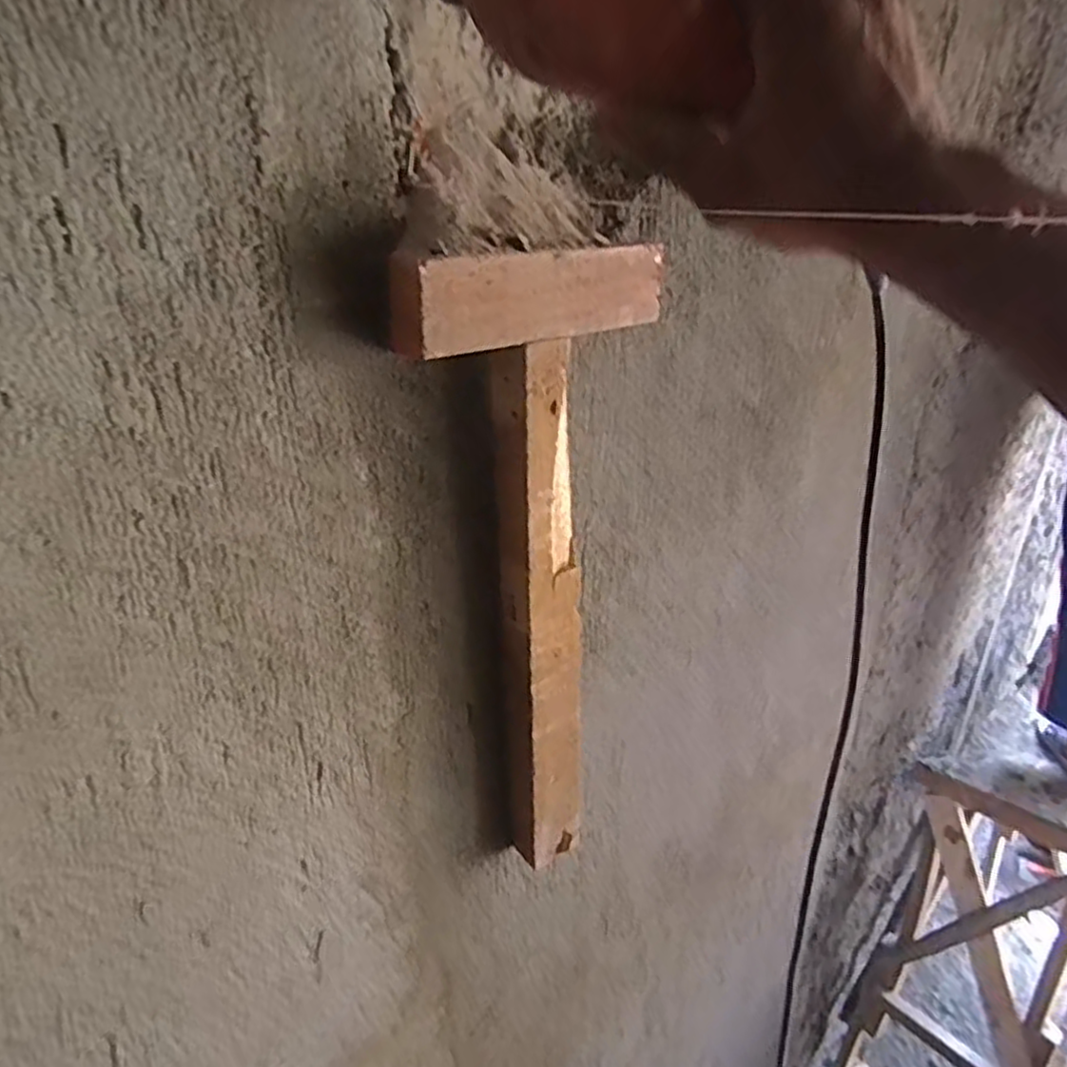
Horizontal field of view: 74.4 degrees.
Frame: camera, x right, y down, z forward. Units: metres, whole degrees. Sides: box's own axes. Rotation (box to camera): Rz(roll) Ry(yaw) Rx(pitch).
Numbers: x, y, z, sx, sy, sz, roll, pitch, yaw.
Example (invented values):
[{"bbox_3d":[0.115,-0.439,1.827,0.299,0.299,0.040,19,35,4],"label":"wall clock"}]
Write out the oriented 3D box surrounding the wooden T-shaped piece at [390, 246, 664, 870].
[{"bbox_3d":[0.009,0.050,0.589,0.050,0.532,0.219,22,34,40],"label":"wooden T-shaped piece"}]

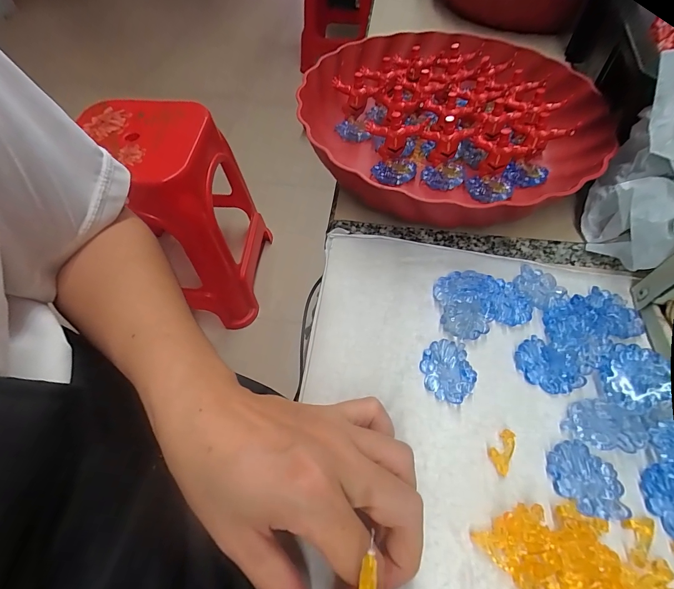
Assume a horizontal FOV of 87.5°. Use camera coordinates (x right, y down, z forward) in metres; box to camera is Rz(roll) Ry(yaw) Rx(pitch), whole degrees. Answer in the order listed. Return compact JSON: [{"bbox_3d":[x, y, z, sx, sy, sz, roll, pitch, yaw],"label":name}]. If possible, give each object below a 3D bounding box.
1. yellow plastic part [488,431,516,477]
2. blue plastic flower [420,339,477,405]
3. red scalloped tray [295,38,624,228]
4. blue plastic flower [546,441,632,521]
[{"bbox_3d":[0.087,0.083,0.187,0.011,0.005,0.022,22,59,15],"label":"yellow plastic part"},{"bbox_3d":[0.066,0.045,0.210,0.029,0.006,0.036,-5,57,-3],"label":"blue plastic flower"},{"bbox_3d":[0.087,-0.149,0.304,0.233,0.053,0.244,-25,60,-15],"label":"red scalloped tray"},{"bbox_3d":[0.126,0.093,0.179,0.032,0.004,0.033,6,57,5],"label":"blue plastic flower"}]

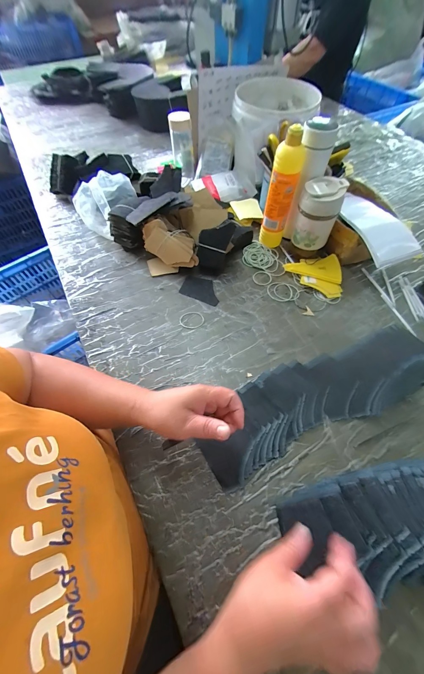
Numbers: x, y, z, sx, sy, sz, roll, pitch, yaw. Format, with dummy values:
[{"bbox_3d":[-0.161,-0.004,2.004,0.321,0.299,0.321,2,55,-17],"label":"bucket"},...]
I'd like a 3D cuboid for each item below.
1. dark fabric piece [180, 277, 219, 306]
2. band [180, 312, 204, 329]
[{"bbox_3d":[-0.023,-0.106,0.562,0.093,0.008,0.060,20,65,16],"label":"dark fabric piece"},{"bbox_3d":[-0.041,-0.035,0.517,0.050,0.004,0.041,-16,60,-9],"label":"band"}]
****************
## Exercise prompt
Wherever the string "forward" appears in the data above, report the whole line.

## Written answer
Frame: camera, x right, y down, z forward. Units: metres, whole degrees. Sides: box's own axes. Rotation (box to camera): Rz(roll) Ry(yaw) Rx(pitch).
Assume a horizontal FOV of 87.5°. Use camera coordinates (x right, y down, z forward) in metres; box to camera is Rz(roll) Ry(yaw) Rx(pitch), whole degrees. Answer in the order listed. Return compact JSON: [{"bbox_3d":[x, y, z, sx, sy, sz, roll, pitch, yaw],"label":name}]. If possible, give each object below a 3D bounding box.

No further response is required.